* start The records *
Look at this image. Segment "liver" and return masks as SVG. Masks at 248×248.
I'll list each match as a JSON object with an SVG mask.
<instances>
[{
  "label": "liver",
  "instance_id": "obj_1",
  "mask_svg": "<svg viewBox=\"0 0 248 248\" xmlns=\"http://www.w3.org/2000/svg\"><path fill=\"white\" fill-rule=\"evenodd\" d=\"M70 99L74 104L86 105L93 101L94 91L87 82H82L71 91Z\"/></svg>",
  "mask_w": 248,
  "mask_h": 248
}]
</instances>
* end The records *
Write out the data above again, line for line, with no changes.

Look at this image. Segment "liver" and return masks as SVG. Masks at 248×248.
I'll list each match as a JSON object with an SVG mask.
<instances>
[{
  "label": "liver",
  "instance_id": "obj_1",
  "mask_svg": "<svg viewBox=\"0 0 248 248\" xmlns=\"http://www.w3.org/2000/svg\"><path fill=\"white\" fill-rule=\"evenodd\" d=\"M70 99L74 104L86 105L93 101L94 91L87 82H82L71 91Z\"/></svg>",
  "mask_w": 248,
  "mask_h": 248
}]
</instances>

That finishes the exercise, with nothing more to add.